The value of gold surged in 2020. This performance has left many wondering how much further it can go in the coming year. Many believe there is room to run.
Given strong a strong previous 12 months, one might ask what could propel additional growth. The two factors that are most likely to drive gold prices up are low interest rates across the globe and the weakening US dollar.
In recent reporting from Societe Generale analysts projected that gold could reach as high as $2,340 per ounce within 2021 representing more than a 20% increase from prices today. In describing the basis for this estimate, the analysts remarked that “negative real rates, record levels of negative-yielding assets, expanding U.S. debt, a strengthening CNY and, eventually, potential flows into E.M. assets will pressure the U.S. dollar and be supportive for gold.”
Commodity analysts at ING share this bullish outlook. They believe that gold will increase further when a new stimulus package is authorized. They also believe that pent-up demand coupled with an increase in oil prices could lead to rising breakeven inflation which, in turn, is also supportive of rising gold prices.
Moreover, lockdowns earlier in the year, and those starting again, have likely prevented would-be gold purchasers from buying gold. Once the COVID vaccine begins to reach more of the global population throughout the first half of 2021 more people will finally be able to buy. ING expects gold to rise by about 9.4% in the forth quarter of 2021. Outside the US this demand is expected to be particularly strong as people buy for festival and marriage events.
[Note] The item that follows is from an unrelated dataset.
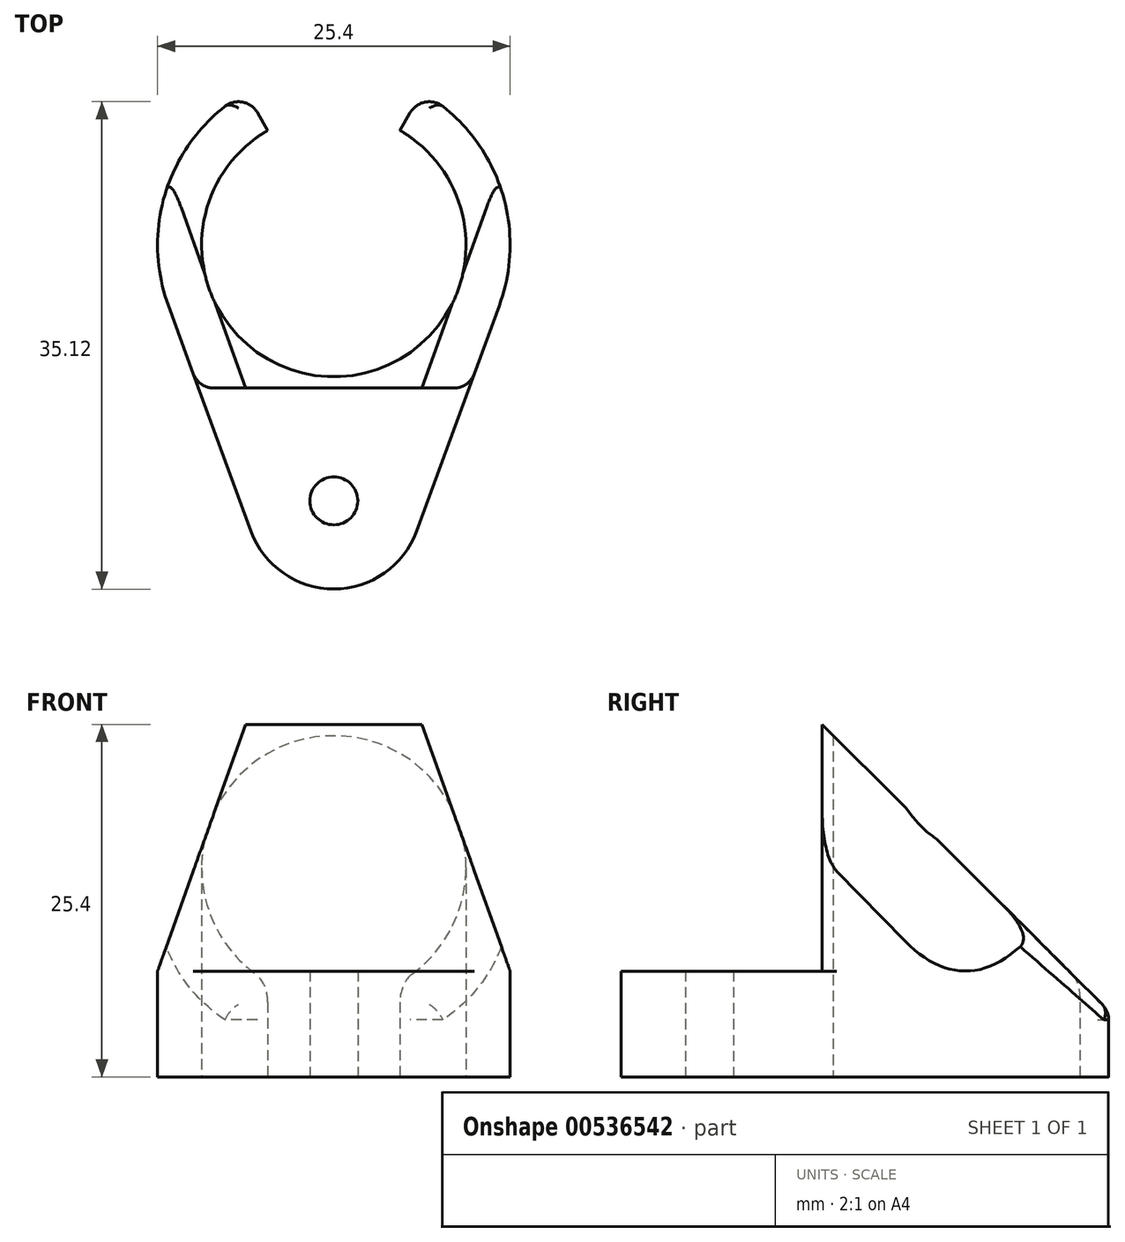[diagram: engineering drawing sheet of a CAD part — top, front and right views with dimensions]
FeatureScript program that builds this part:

Goldman Sachs has similarly high expectations for gold next year. Analysts there have a $2,300-per-ounce price target for gold. Part of the reasoning for this forecast is the fact that the Federal Reserve has indicated it is willing to allow inflation to rise above 2%. In this setting inflation may prompt people to hedge against the diminished buying power of the dollar. Finally, Goldman Sachs sees the incoming Biden administration as supportive of gold. The reason: a relaxed trade policy should support gold prices.
Finally Bank of America is also optimistic about future gold prices. Their team expects gold to reach $3,000 per ounce citing that “the Fed can’t print gold.” This quote summarizes their perspective which is that gold will remain an attractive store of wealth as many factors diminish the power of normal currency.
The forecasters have made their outlook clear: even with a strong 2020 behind us, gold can still climb in value through 2021. Societe Generale, ING, Goldman Sachs, and Bank of America are all predicting a considerable rise in gold prices as the global economic picture for the next 12 months comes into focus. Clearly the time is now for those who felt they missed the opportunities of 2020. While the run-up has been substantial there is still time to participate in the continued rise of prices.